• **INSTRUCTION**
Extract every line of the entries below that contains the string "right", matching case.

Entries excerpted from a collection
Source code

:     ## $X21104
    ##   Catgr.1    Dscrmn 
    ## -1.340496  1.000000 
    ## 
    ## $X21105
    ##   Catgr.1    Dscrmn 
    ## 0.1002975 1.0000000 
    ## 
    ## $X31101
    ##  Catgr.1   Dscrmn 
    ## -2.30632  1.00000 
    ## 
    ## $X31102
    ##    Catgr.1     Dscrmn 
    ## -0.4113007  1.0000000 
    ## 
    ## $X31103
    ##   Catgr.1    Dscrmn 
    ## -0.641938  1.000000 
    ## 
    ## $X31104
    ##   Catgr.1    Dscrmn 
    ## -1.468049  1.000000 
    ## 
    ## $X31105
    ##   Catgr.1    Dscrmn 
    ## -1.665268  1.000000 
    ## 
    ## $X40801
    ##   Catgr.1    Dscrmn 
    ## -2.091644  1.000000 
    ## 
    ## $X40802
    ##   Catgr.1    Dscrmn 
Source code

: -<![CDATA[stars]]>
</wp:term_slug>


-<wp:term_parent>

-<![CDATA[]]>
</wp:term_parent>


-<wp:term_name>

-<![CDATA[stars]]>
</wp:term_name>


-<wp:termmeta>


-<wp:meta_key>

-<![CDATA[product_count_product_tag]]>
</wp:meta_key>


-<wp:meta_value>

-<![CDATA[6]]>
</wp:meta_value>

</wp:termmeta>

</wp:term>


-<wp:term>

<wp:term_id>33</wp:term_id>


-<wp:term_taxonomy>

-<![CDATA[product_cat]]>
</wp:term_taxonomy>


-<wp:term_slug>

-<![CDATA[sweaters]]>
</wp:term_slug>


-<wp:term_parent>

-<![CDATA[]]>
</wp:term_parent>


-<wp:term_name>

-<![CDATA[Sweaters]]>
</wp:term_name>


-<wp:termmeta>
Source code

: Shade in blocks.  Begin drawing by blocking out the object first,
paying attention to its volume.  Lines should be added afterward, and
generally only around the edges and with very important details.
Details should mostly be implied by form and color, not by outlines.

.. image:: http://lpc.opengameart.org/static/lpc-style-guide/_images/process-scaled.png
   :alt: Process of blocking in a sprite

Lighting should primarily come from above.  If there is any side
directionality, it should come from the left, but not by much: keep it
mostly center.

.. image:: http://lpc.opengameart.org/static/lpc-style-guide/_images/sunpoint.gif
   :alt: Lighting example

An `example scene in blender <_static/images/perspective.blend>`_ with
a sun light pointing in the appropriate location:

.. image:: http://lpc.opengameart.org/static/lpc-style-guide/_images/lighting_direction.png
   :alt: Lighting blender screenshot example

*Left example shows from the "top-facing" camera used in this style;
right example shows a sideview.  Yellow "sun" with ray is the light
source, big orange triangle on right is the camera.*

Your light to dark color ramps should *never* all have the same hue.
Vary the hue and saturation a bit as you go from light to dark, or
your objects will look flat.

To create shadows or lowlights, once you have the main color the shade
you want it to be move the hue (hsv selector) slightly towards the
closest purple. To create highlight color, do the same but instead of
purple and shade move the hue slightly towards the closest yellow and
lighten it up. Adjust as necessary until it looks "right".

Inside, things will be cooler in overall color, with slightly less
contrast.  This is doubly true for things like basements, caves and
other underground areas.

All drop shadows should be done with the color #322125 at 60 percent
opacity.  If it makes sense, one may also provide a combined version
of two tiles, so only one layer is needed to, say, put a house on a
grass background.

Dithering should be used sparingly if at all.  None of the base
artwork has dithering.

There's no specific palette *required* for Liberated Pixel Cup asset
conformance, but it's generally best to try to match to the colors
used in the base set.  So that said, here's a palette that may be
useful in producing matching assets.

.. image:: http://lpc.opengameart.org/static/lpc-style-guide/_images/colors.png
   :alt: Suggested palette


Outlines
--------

• **ANSWER TO THIS TASK**
right example shows a sideview.  Yellow "sun" with ray is the light
source, big orange triangle on right is the camera.*
lighten it up. Adjust as necessary until it looks "right".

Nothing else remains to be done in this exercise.